When a value is propagated into a port of a model, the equations associated with the model are examined to see whether any of them can be solved. If an equation has only a single unknown, it can be algebraically rewritten to express that unknown in terms of solved variables. This makes that unknown solved, which can lead to the solution of other equations within the model itself; the solved variable will also be propagated to other models to which it is connected. If the expression that represents the solution of a variable is larger than a certain size, or is connected to multiple ports, a local temporary program variable is created, and code is output to set its value to the value of the expression; the program variable name then replaces the expression as the code for the variable. Because this process is performed only when a variable becomes solved based on previously solved values, it is guaranteed that the inputs to the expression will be available when the expression is computed. If a value is propagated into the OUTPUT variable, the specification of the program is complete.
In the case of the example of Fig. 1, the equations associated with falling are:
(setf (get 'falling 'equations) '((= g '(q 9.80665 (/ m (* s s)))) (= h (* (/ g 2) (expt time 2))) (= v (* g time)) ) )When the input vel is propagated into the falling box as the value of the local variable v, this equation set is examined to see which equations can be solved. The first equation, which defines the gravitational constant, is trivially solved. The third equation then has only one unknown, and it can be solved for time:
(= TIME (/ V G))This causes the second equation to become solved in terms of time, so that all equations are now solved.
Variables whose types are data structures are treated differently from equations. When a value is propagated into a component of a structured variable, the value is saved. When all the components have become defined, code is produced to create an instance of the structured variable and assign it to the variable name. The structured variable itself can then be propagated.
This simple algorithm is surprisingly powerful, and it has been able to solve most of the examples we have tried. Although it is unable to solve simultaneous equations in the general case, it often is able to do so in practice. If there is a way to solve for a single variable at a time, this can allow simultaneous equations to be solved in steps. The equation handling of VIP allows redundant equations to be specified within a model, so that the model builder can predefine ways of solving for variables based on various sets of known quantities. When failure to solve simultaneous equations occurs, it is generally because multiple models are connected by multiple ports simultaneously. Clearly, VIP should be extended to be able to solve simultaneous equations.

■ Record set
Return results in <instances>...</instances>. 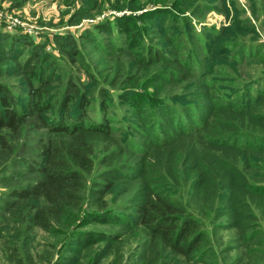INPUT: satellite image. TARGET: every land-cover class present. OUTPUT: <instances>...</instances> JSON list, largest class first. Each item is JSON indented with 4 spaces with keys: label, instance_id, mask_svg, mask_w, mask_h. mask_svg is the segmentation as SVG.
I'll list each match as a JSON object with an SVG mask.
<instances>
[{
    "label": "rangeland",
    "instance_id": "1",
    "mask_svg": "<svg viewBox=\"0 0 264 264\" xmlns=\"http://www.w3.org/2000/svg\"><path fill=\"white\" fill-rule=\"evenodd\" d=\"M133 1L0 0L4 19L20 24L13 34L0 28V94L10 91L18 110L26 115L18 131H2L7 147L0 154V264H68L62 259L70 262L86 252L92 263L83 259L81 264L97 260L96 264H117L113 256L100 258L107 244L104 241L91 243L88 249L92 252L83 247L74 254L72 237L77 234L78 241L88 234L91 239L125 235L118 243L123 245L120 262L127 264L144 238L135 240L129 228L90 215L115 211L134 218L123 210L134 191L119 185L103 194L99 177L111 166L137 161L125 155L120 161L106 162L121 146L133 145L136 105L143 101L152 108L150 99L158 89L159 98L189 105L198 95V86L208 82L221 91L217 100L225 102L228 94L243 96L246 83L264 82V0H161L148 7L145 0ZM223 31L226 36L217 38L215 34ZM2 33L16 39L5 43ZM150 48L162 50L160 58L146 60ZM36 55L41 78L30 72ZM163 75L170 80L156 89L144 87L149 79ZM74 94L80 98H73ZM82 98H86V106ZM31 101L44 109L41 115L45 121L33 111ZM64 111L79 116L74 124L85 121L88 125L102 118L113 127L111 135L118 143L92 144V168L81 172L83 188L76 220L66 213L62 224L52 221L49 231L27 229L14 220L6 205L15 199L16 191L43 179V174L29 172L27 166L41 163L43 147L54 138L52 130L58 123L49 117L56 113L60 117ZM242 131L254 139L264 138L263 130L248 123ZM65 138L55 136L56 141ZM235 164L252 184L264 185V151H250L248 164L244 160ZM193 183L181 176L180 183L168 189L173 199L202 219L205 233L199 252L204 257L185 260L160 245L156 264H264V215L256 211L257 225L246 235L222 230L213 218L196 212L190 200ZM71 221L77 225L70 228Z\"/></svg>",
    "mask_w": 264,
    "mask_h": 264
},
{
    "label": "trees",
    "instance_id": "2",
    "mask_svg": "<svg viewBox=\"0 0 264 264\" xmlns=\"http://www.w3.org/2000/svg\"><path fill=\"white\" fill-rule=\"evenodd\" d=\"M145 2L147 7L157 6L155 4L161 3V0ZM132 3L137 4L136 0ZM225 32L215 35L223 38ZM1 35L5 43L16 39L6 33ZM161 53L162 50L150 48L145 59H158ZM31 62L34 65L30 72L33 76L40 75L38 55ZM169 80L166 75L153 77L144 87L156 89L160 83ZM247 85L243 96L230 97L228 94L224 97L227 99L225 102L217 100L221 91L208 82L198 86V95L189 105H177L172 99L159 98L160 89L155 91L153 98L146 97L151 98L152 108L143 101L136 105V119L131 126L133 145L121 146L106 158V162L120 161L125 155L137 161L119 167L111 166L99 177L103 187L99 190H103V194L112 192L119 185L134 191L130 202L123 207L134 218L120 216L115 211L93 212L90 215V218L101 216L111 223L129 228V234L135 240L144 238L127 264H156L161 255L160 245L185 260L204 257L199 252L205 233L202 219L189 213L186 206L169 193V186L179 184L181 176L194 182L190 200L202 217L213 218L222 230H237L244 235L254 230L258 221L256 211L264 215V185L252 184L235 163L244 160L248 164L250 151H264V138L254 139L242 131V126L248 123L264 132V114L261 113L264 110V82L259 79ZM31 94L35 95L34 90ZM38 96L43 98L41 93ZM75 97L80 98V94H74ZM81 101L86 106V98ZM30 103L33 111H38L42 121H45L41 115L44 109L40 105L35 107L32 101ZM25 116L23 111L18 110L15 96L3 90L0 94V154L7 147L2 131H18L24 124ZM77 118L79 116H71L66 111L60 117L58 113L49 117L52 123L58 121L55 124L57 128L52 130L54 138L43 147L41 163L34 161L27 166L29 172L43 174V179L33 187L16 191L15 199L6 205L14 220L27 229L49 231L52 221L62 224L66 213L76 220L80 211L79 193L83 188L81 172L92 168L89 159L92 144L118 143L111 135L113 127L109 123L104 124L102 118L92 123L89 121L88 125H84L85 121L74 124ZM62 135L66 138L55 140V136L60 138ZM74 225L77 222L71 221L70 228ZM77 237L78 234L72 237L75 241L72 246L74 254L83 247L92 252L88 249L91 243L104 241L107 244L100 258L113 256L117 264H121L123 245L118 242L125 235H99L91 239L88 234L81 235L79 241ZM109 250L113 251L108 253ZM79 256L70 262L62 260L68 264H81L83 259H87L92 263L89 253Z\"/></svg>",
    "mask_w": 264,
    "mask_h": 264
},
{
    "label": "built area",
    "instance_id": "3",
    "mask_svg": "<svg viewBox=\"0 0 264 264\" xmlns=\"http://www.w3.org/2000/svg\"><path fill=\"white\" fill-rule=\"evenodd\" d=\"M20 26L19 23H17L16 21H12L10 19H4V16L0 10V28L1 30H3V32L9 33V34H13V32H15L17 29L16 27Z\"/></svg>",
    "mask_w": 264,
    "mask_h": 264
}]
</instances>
---
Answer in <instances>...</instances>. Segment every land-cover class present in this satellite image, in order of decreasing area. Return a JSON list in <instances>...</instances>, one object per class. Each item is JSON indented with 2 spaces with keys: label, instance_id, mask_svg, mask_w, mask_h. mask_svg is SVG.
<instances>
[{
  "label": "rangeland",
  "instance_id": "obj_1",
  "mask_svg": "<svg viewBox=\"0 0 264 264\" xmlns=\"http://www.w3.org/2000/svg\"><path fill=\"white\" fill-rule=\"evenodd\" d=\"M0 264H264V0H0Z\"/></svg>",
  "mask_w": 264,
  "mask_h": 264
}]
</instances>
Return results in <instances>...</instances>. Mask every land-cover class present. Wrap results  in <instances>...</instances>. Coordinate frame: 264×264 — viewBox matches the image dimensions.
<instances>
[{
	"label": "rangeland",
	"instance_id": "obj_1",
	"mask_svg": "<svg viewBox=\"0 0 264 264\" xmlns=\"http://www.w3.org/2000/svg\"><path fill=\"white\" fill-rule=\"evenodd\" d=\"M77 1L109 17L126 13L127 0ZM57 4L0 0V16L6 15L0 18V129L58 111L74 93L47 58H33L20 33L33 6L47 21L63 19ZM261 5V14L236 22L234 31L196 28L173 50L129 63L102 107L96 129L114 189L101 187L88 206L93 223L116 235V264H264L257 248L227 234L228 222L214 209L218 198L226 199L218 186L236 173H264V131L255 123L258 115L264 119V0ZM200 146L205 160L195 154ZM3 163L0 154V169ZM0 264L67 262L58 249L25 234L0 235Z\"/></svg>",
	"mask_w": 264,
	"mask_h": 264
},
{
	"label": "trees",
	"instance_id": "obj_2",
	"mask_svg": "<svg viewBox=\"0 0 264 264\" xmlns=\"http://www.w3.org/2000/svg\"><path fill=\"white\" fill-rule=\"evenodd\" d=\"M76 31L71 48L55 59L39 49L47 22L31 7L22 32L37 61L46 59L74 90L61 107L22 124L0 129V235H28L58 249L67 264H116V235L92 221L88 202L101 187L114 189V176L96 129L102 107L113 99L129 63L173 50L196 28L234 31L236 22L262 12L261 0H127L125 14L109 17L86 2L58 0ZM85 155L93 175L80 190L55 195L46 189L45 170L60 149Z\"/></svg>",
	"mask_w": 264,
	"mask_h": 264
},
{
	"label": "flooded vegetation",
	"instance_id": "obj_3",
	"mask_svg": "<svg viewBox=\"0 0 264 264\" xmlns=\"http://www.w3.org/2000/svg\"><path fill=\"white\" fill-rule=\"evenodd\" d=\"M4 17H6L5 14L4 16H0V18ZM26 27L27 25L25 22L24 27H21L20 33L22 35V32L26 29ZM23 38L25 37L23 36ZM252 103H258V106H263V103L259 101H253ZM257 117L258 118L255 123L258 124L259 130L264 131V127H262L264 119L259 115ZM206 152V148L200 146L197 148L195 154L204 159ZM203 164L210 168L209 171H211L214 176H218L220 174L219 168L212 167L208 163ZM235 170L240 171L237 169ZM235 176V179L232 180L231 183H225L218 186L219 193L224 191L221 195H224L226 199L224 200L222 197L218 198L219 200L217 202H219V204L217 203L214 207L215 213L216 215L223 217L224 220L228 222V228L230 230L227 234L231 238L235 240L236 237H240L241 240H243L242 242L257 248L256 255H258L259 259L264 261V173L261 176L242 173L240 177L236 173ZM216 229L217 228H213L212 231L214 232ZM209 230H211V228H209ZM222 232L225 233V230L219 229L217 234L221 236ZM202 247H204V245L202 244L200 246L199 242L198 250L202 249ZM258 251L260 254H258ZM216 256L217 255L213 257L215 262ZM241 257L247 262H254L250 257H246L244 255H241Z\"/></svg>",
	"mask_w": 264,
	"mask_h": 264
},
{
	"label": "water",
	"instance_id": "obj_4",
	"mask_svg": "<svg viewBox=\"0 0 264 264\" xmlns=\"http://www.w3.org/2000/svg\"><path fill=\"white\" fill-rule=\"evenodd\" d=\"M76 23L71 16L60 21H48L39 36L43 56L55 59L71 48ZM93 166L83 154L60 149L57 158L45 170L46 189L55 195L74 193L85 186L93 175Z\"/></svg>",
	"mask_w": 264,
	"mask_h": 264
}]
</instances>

■ Aim A
Rewrite the stretch of the text on equation solving in VIP from "In the case" through "are now solved.", substituting "freefall" for "falling" wherever it occurs.
■ Aim B
Pick up the text on equation solving in VIP after its last sentence and carry it forward.

■ Task response A
In the case of the example of Fig. 1, the equations associated with freefall are:
(setf (get 'freefall 'equations) '((= g '(q 9.80665 (/ m (* s s)))) (= h (* (/ g 2) (expt time 2))) (= v (* g time)) ) )When the input vel is propagated into the freefall box as the value of the local variable v, this equation set is examined to see which equations can be solved. The first equation, which defines the gravitational constant, is trivially solved. The third equation then has only one unknown, and it can be solved for time:
(= TIME (/ V G))This causes the second equation to become solved in terms of time, so that all equations are now solved.

■ Task response B
The result of the program derivation process is a program expressed in the GLISP language. GLISP [novak:glisp] is a high-level language with abstract data types that is compiled into Common Lisp; with an additional mechanical translation step, the Lisp output of GLISP can be translated into readable C. Several features of GLISP facilitate the production of programs by VIP. GLISP performs automatic conversion and checking of units of measurement. Therefore, VIP does not have to be concerned with units; GLISP inserts appropriate conversion factors automatically when needed. However, VIP probably should be modified to examine units to provide earlier detection of errors. GLISP allows overloading of operators, e.g., the operator + can be used with vectors as well as scalars; this allows the operators of VIP to be polymorphic. GLISP translates structure accesses and code that creates data structures into appropriate code for the implementation of the data structures; this allows VIP simply to refer to the components of structures without any concern for their implementations. We have investigated the creation of interfaces to subroutines [novak:tose92] and the use of views of data as different types [novak:kbse92]; it would be useful to integrate these capabilities with VIP.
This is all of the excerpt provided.